It’s hard not to feel a bit saddened by the latest chapter in the long and complicated saga of Don Cherry and Ron MacLean.
News has quietly circulated that Cherry may be winding down his podcast, Grapevine, and stepping back from public life amid declining health. For those of us who grew up with Coach’s Corner as a fixture of Saturday night life in Canada, it feels like the end of an era. Love him or loathe him, Cherry was a singular personality: brash, unfiltered, often maddening, but also deeply rooted in a particular corner of Canadian life. As I recently wrote, his departure is worth a moment of national reflection, regardless of one’s politics or views on his broadcasting legacy.
BREAKING— Cherry disputes MacLean's claim 'Poppygate' was TV exit strategy | Toronto Sun https://t.co/nK6ju1W5Od
— Joe Warmington (@joe_warmington) July 12, 2025
Which is why it’s so odd and regrettable that MacLean, his long-time broadcasting partner and co-host, used what was ostensibly an opportunity to reflect on Cherry’s legacy in a local newspaper interview to instead relitigate the circumstances of his firing and air grievances about their working relationship. The piece reads less like a tribute and more like a tidy effort at reputational self-management. It’s a bizarre instinct that’s uncharitable at best and narcissistic at worst.
I spent time with MacLean several years ago and found him charming, thoughtful, and interesting. He was a quintessential Canadian public figure: gracious, measured, and deeply knowledgeable about the sport and its culture. But something changed. In recent years, MacLean has become a different kind of figure altogether—one who now embodies the same cultural tensions that are increasingly defining Canadian public life.
His on-air persona has come to resemble an avatar of the Trudeau-era sensibility: inauthentic, performative, and mostly concerned with moral posturing. His commentary feels scripted not in the sense of being rehearsed, but in the way it adheres so closely to the progressive orthodoxy that’s come to dominate our public institutions. What once seemed like principled moderation now reads more like a predictable and tired recitation of identity politics clichés. It’s become exhausting, especially when compared to the dynamism and innovation offered by other hockey broadcasts.
His recent comments about Cherry—including the notion that Cherry’s views “feel good in his world”—are particularly revealing. There’s an implicit worldview at play here: that there are two worlds, one populated by the good and the enlightened, and another by those who, while perhaps not evil, are certainly outdated, problematic, and ultimately dangerous. MacLean’s comments reflect a kind of soft moral absolutism. They suggest that disagreement isn’t just a matter of taste or temperament; it’s evidence of being on the wrong side of history.

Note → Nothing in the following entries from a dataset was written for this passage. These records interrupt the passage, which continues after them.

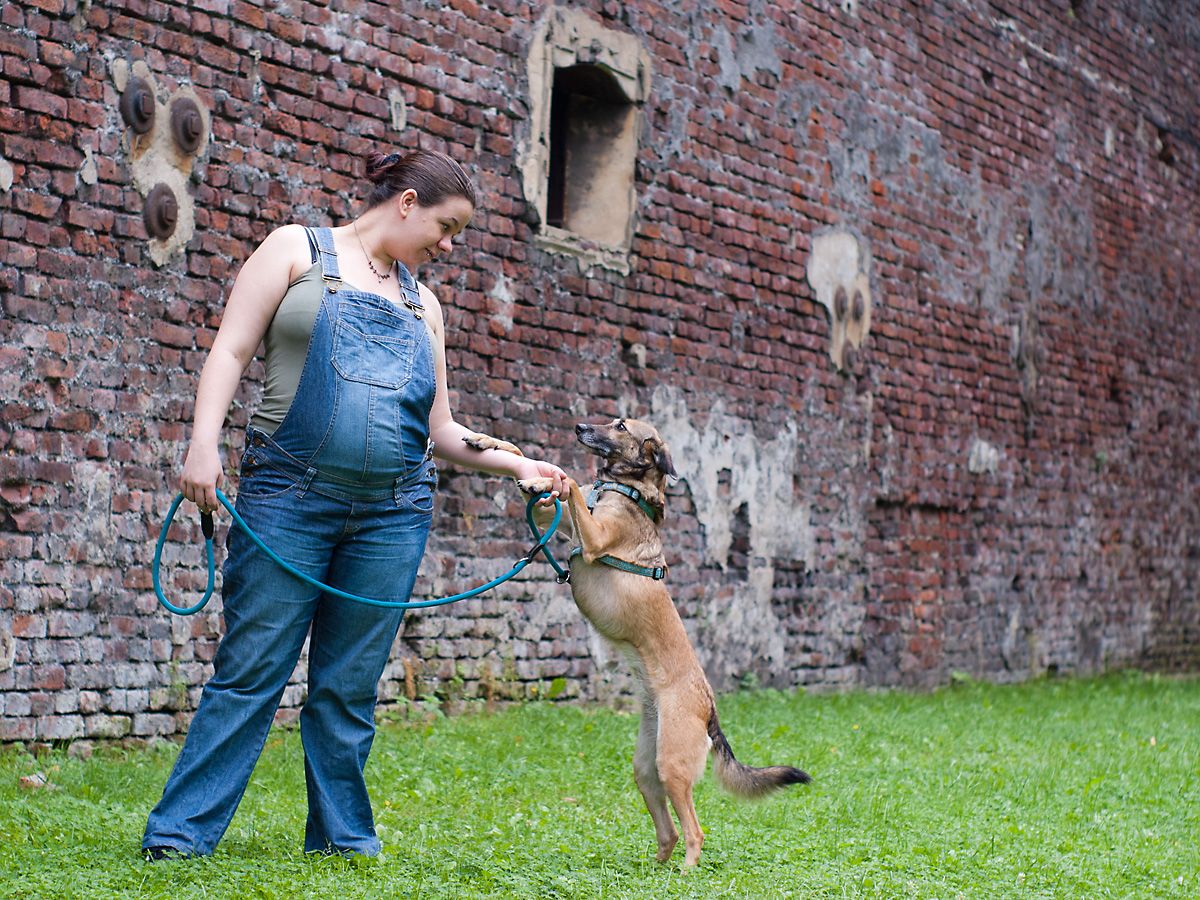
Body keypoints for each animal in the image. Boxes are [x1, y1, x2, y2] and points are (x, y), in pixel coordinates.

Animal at [511, 420, 811, 868]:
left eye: (620, 426)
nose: (580, 426)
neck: (626, 489)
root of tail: (709, 706)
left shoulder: (594, 538)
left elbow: (575, 489)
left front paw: (548, 479)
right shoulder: (567, 525)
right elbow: (536, 469)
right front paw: (520, 467)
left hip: (671, 765)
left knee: (695, 831)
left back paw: (686, 872)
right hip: (646, 767)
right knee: (668, 830)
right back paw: (655, 868)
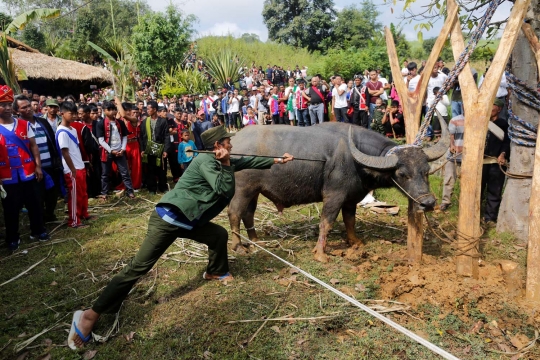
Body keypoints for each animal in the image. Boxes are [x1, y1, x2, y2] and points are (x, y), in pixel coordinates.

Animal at [227, 118, 448, 262]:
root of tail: (233, 142)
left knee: (248, 214)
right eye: (402, 174)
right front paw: (320, 254)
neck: (356, 161)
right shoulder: (334, 195)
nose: (428, 203)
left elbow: (350, 220)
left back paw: (256, 241)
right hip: (243, 189)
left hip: (255, 191)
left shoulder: (351, 198)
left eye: (426, 170)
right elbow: (327, 222)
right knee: (234, 213)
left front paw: (355, 242)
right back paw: (238, 246)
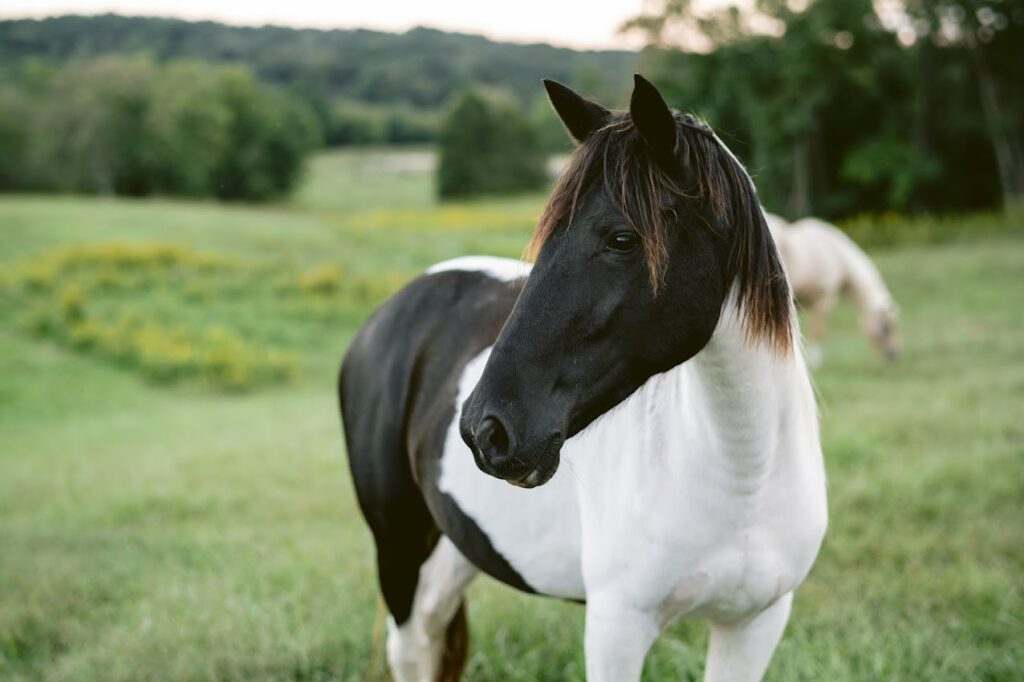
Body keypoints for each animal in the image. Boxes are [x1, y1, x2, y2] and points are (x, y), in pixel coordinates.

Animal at [339, 75, 828, 682]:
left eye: (621, 239)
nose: (484, 430)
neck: (743, 478)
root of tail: (387, 314)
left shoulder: (753, 626)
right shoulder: (617, 628)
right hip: (398, 547)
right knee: (409, 648)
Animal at [764, 213, 900, 368]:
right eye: (886, 328)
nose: (894, 355)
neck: (835, 254)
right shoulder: (823, 300)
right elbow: (817, 331)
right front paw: (814, 362)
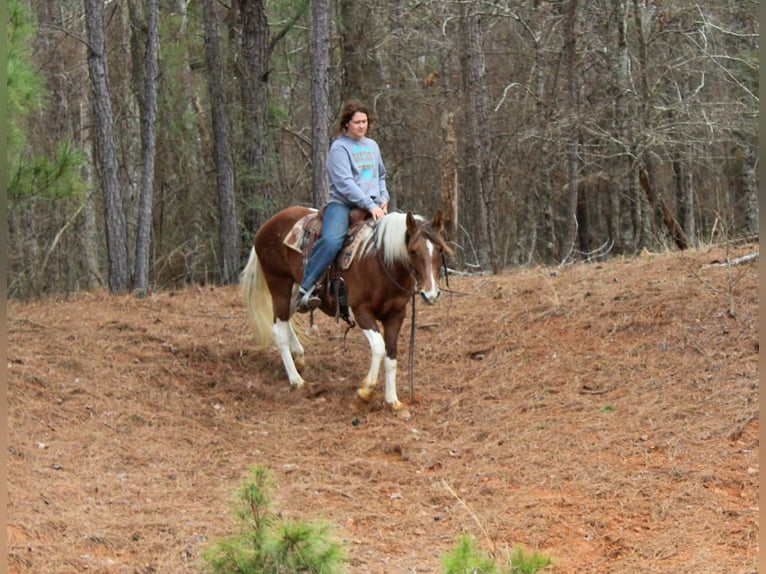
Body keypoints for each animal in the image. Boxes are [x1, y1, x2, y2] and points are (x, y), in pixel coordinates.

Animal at [240, 206, 451, 414]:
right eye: (413, 251)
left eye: (440, 249)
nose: (431, 294)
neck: (381, 264)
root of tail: (268, 224)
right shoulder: (361, 312)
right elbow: (379, 347)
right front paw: (365, 392)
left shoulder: (396, 315)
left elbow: (391, 356)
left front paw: (393, 400)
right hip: (279, 283)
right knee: (279, 329)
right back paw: (297, 380)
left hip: (293, 291)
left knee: (283, 320)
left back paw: (298, 357)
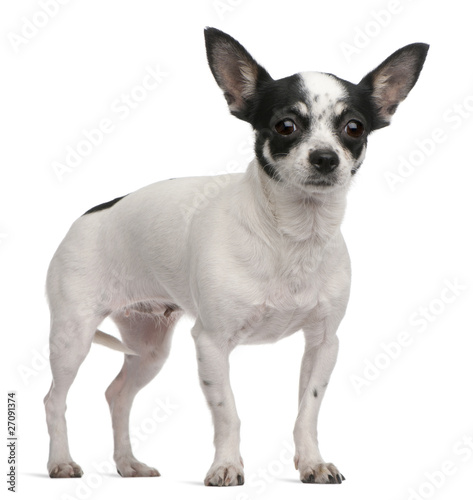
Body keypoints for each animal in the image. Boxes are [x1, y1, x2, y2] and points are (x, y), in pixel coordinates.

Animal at [44, 26, 428, 484]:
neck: (292, 236)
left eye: (354, 127)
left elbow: (307, 411)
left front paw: (312, 462)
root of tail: (86, 217)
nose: (325, 157)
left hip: (149, 349)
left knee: (117, 394)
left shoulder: (323, 343)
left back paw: (127, 463)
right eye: (285, 125)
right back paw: (61, 461)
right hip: (73, 338)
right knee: (55, 399)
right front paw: (226, 466)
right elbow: (228, 413)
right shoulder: (211, 343)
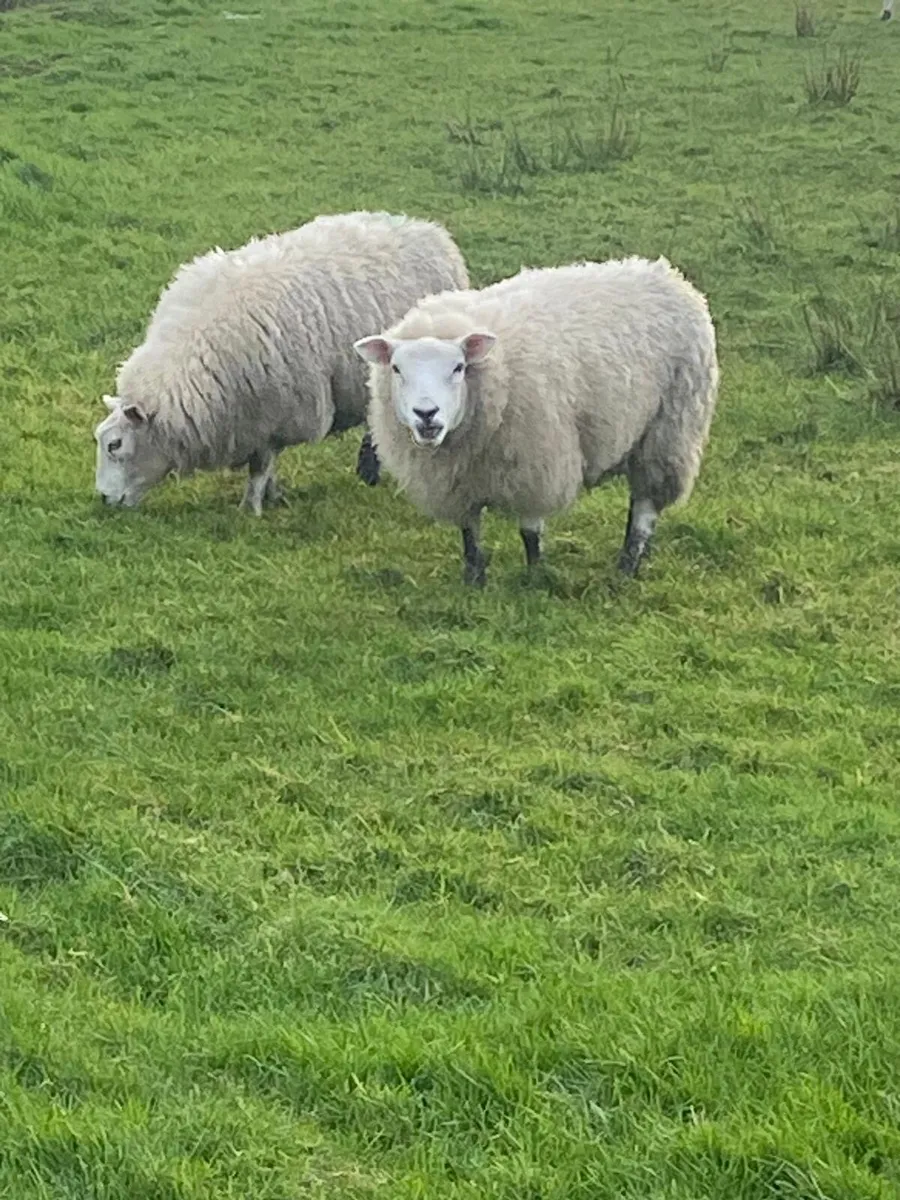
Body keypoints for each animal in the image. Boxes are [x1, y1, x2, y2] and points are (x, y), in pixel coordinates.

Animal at [94, 212, 469, 512]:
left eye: (115, 445)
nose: (104, 500)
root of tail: (430, 231)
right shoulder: (256, 416)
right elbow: (267, 464)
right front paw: (273, 496)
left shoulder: (276, 411)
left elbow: (261, 465)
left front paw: (251, 508)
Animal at [354, 256, 718, 587]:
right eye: (397, 369)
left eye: (458, 367)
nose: (426, 413)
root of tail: (665, 273)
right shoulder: (458, 482)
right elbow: (470, 532)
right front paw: (474, 581)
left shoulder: (534, 461)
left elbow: (530, 530)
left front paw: (535, 577)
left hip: (669, 430)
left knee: (644, 506)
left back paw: (627, 566)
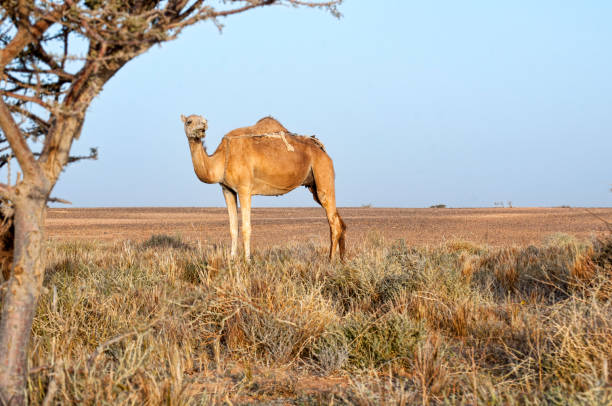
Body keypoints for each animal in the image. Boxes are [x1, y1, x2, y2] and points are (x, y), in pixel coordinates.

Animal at [179, 114, 346, 260]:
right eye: (189, 121)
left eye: (204, 120)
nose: (202, 127)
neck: (222, 157)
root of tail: (323, 151)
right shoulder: (227, 190)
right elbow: (233, 228)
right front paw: (231, 259)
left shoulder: (244, 188)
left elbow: (246, 228)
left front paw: (247, 260)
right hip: (313, 184)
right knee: (339, 220)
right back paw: (342, 260)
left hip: (323, 171)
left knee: (333, 221)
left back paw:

This is the same type of worldview that came to define the Justin Trudeau government in its second and third terms: a self-assured progressivism that divides people into right-thinking and wrong-thinking, the righteous and the retrograde. It’s the mindset that allowed the prime minister to treat the trucker protests as a threat to democracy rather than a moment of democratic discontent. It’s the instinct that turns political opponents into irredeemable malcontents. And it’s the same one that now allows MacLean, in the twilight of Cherry’s life, to make a final public reckoning that centers not on his former friend and partner, but on himself.
None of this is to say that one should fully endorse Cherry’s views. I certainly don’t. His style was often abrasive, and his opinions were sometimes objectionable. But he also represented something undeniably real: a scrappy, populist, and yes, provocative part of Canada that continues to exist even if our elite institutions would rather pretend it doesn’t.
Cherry never claimed to be anything other than who he was. His views may have been controversial, but they were also reflective of a broader sentiment among many Canadians who feel increasingly alienated (and condescended to) by a cultural or political establishment that no longer speaks to them or for them.
Now Cherry is fading from the stage. But the bigger question, perhaps, is whether it’s MacLean who’s stayed too long. His role as the elder statesman of Canadian hockey broadcasting feels increasingly anachronistic—not because of his age, but because of his assumptions. The self-satisfied moralism, the rigid adherence to progressive orthodoxy, and the impulse to see the world only through the lens of identity politics.
In the end, Don Cherry may have been too rough for modern television. But at least he knew who he was, and didn’t pretend otherwise. MacLean, in contrast, seems increasingly unsure of who he is—except that he’s certain he’s right and that his lucrative TV contract will be renewed for another year.
Cherry may be stepping away. But maybe it’s time MacLean did too.